G20: Ego tatmini mi, dünyanın kurtuluş umudu mu?
Resmi olarak G20'nin gündeminde istihdamın geleceği ve dünyanın beslenmesi yer alıyor. Ancak Buenos Aires'te bir kez daha güncel konuların belirleyici olacağı tahmin ediliyor: Yeniden alevlenen Ukrayna meselesi, ABD ile Çin arasındaki ticaret kavgası ve Kaşıkçı vakası. Avrupalı yorumcular, G20'nin bu konularda yapacaklarını bekliyor.
Büyük egolar için büyük bir sahne
Süddeutsche Zeitung'un zirveden beklentisi fazla değil:
“Ortada yapıcı bir düşünce yok, uzlaşıya varmaya yönelik hiçbir irade görülmüyor. Buenos Aires'tekine benzer zirve buluşmaları, ayaküstü görüşmeler için bir fırsat olarak görülüyor, dünyanın önemli aktörleri arasında bir tür speed dating (kısa ve yoğun görüşmeler). Herkes konuşuyor konuşmasına ama zirve gündemi ancak ikincil sırada, önemli olan egoların arzı endam edeceği sahne.
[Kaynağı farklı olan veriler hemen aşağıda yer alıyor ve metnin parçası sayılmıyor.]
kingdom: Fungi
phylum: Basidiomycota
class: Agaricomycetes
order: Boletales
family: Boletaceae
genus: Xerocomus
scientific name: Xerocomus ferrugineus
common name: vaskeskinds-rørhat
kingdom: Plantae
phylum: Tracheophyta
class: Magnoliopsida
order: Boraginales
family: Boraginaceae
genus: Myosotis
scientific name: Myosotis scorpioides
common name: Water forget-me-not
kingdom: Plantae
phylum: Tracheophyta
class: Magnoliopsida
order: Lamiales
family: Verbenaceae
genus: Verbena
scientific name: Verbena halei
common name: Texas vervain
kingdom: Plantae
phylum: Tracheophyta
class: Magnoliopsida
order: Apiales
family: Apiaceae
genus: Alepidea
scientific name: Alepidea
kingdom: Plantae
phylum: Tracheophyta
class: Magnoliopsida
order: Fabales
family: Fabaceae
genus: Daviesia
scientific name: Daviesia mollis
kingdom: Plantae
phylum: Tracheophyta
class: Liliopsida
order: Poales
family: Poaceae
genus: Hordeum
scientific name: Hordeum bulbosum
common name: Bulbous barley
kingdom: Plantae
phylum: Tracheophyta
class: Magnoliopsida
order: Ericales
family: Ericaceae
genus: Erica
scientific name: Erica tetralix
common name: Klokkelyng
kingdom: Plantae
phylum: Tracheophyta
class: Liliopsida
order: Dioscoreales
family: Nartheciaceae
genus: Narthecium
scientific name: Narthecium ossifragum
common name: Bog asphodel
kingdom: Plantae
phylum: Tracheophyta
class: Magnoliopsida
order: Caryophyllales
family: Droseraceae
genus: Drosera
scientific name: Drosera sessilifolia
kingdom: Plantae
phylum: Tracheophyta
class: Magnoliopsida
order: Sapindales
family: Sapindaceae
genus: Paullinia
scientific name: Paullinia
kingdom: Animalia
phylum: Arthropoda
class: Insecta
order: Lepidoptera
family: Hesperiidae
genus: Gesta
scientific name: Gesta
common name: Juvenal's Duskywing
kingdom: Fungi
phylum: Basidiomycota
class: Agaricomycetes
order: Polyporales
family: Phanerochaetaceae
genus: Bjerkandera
Buenos Aires Trump ile Xi, Trump ile Putin arasındaki pogo danslarına, Sayın Erdoğan ve bin Selman'ın karşılaşmaması için yapılacak protokol kıvırmalarına sahne olacak. İyi politika izlenimi yaratmak için bu kadarı yeterli değil.”
AB'nin sözü geçmiyor
Dagens Nyheter benzer bir tereddütü dile getiriyor:
“Kimse bu zirvede birkaç göstermelik karardan fazlasının çıkacağını düşünmesin. ... Çin, devlet kapitalizmine dayalı ve giderek daha baskıcı hale gelen modelini sona erdirmeyi düşünmüyor. Aksine, son kırk yıl içinde sergilediği hızlı büyüme nedeniyle Çin, ordusunu güçlendirdi ve ABD'nin Asya'daki ve dünyanın başka köşelerindeki nüfuzunu sorgulamaya açtı. AB, Çin'in ekonomideki uygulamalarına haklı olarak itiraz ediyor ve burada ABD ile aynı cephede yer almak istiyor. Ancak bunun yerine AB'ye, ABD'nin yeni tavrından kaygılanmak kalıyor. Aynı zamanda AB, Trump'ın diğer ülkeleri dışlayacak bir şekilde Çin ile bir ticaret barışı imzalamasına seyirci kalacak.”
Bu forum hiç bu kadar önemli olmamıştı
Buna karşın The Times, G20 formatındaki buluşmaları bölgeler üzeri sorunları çözmek için eşsiz bir fırsat olarak değerlendiriyor:
“G20'nin günümüzdeki rolü eskisinden daha önemli görünüyor. BM Genel Kurulu dışında dünyanın süper güçlerini bir araya getirebilen yegane oluşum bu zirveler. ... Elbette ikili düzeyde imzalanan anlaşmalar önemli olmayı sürdürüyor, ancak bunlar hiçbir zaman istikrarın garantörü olamayacak. Dünya, mevcut durumda içinde bulunduğu bu jeopolitik istikrarsızlıktan, ancak güçlü küresel kararlar üzerine varılmış yeni bir uzlaşıya öncelik tanıyarak çıkabilir. G20 buluşmaları bunun için şimdilik elimizdeki en iyi fırsat -her ne kadar başta umutlar suya düşecek gibi görünse de.”
Trump'ın hasımları Ukrayna'yı düşünmüyor
Bir süre kararsızlığın ardından Trump, zirve sırasında Putin ile yapacağı ikili görüşmeyi son anda iptal etti. Siyasetbilimci Volodimir Volya'nın Korrespondent'te yazdığı üzere, bu Ukrayna için kötü haber:
“Başkan Trump'ın iç siyasetteki rakipleri sayesinde bu buluşma gerçekleşmeyecek. Keşke biraz da Ukrayna'yı düşünseler. ... Ama onların birincil önceliği, bir kez daha nasıl Trump'la karşılaşabilecekleri. Cumhurbaşkanı Poroşenko, Putin ile görüşmeyi iptal etmesi nedeniyle Trump'ı övdü ve Twitter'da şunu yazdı: 'Gerçek devlet adamları böyle davranır!' Peki bu durumda, zirvede Rusya devlet başkanıyla Kerç olayını ve Ukraynalı tayfaların evlerine dönmesini görüşme niyetlerini açıklayan Almanya, Türkiye ve diğer ülke liderlerinin hali ne olacak şimdi?”